There are always those moments. As The Chapel’s signature double umbrella of white, starry lights lowered over its patrons and performers, the air felt comfortable. Slowly but surely, a mellow Thursday evening transformed into a lively one, propelled largely by the energy of the crowd.
The night began with Springtime Carnivore as three women — and a male drummer who flew largely under the radar — took the stage, with frontwoman Greta Morgan at the point. Opening their set with “Creature Feature,” the band quickly had the crowd bobbing and swaying under the power of Morgan’s glittery persona. Their set largely featured music off their debut album, Springtime Carnivore, from the lighter “Last One to Know” and “Two Scars;” to the definitive and heavy “Sun Went Black” and final tune, the single “Name on a Matchbook.”
Throughout the set, the instrumental accompaniment was unfortunately obstructive. We only witnessed some of the vocal beauty Morgan displays on the album when she came under the lone spotlight and serenaded the crowd with “Other Side of the Boundary,” under a blanket of disco ball lights and ambient crowd sounds. In addition, many of the unique synthesized sounds that set the record apart did not resurface live, which made most of their songs sound generic, with the same few chords repeating.
For a show on the band’s debut tour, Springtime Carnivore did inspire some excitement for the Generationals and deliver a unique impression as an entity of their own, which will most certainly make audiences take a second look as their touring continues.
After the change, New Orleans-based Generationals were nowhere to be seen for a several minutes while the stage was dim, a suspenseful bass riff crawling across the floor. When Ted Joyner and Grant Widmer finally appeared, two touring musicians in tow, “Gold Silver Diamond” was their opening anthem. They didn’t quite capitalize on their audience’s excitement during this first upbeat lilt, borrowed from their 2014 effort Alix. Nor did the group inspire much energy through the first five songs of their set, which wound up being over thrice that length.

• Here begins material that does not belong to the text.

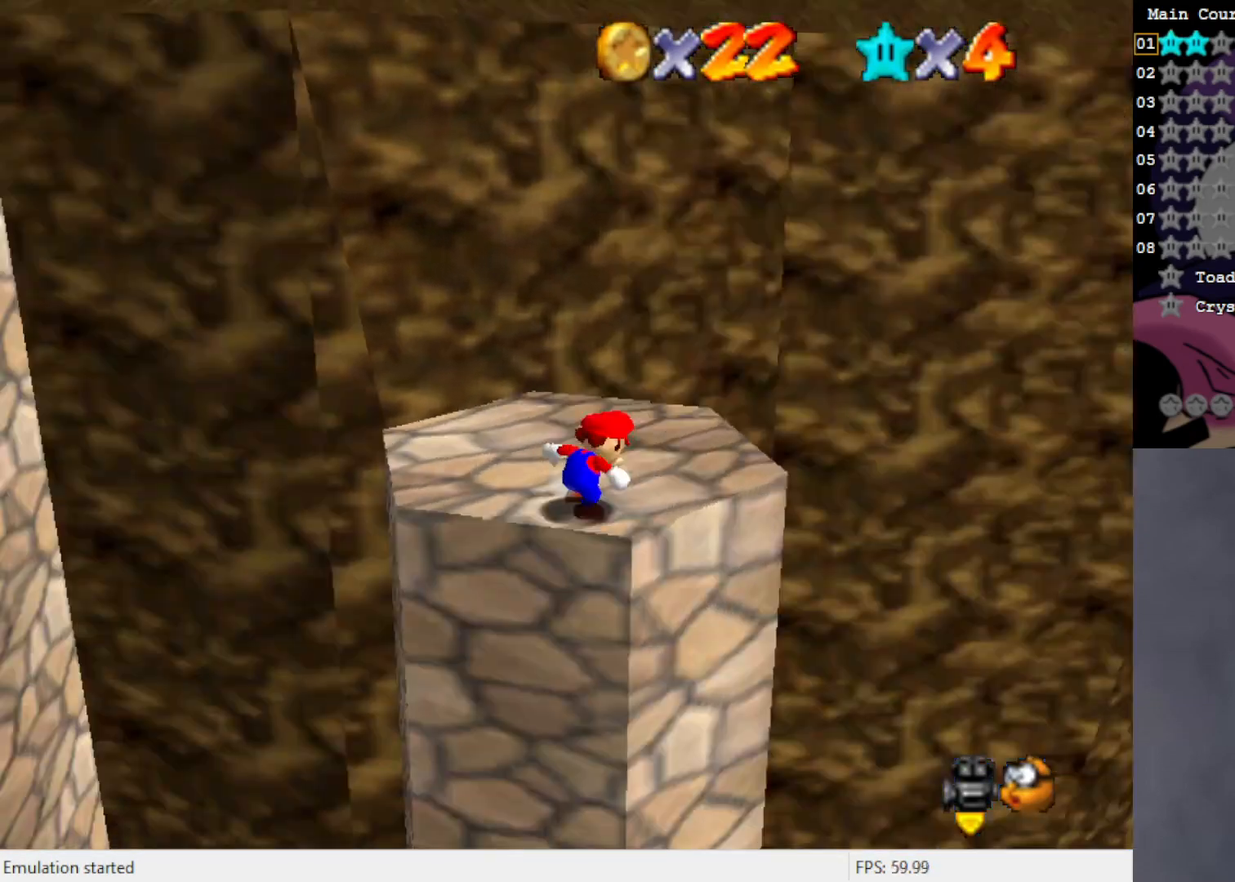
{"buttons": [], "left_stick": "up-left", "events": [[100, "C_RIGHT", "up"], [233, "left_stick", "up"], [400, "left_stick", "up-left"]]}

Because of this lack of vigor, we noticed the pesky details: pitchy moments in Joyner’s vocals, that the touring guitarist/bassist and percussionist were carrying the brunt of the show during the first stretch of songs, and the band’s overall collected composure — too calm and collected for a shimmery, whimsical sound that screamed otherwise.
Generationals were running a tight ship. They had brought with them a stage setup involving various cutouts, and opted to use their own prop and stage lighting in lieu of the house lights, as the duo spent most of the evening lit by only two bars of light (equal signs?) appended to their keyboard stands.
The pivotal point of the evening was the segue from “Black Lemon,” a single on which Widmer hit the steel drum (“steel drum” on his keys, of course) perfectly, to “Ten-Twenty-Ten.” By the next track, they’d turned the muted tones into the prismatic ones displayed by their stage lighting — a switch of energy level that was in tandem with the crowd, who clapped in enthusiastic synchronicity to “Put a Light On.”
Slowly but surely, we crossed the threshold from light synth grooves to full-bodied guitar jams, over the course of “Yours Forever,” “Angry Charlie,” “Would You Want Me,” and “Nothing Could Change Your Mind.” We — once again stressing the audience-performer interplay — ended on “When They Fight, They Fight.”
We’d invite Joyner and Widmer if we were throwing a pre-teen birthday party for our hypothetical pre-teen child. Or perhaps an outdoor block party. Or a retirement home celebration. That’s the sort of joy they instill once they’ve worked up a head of steam.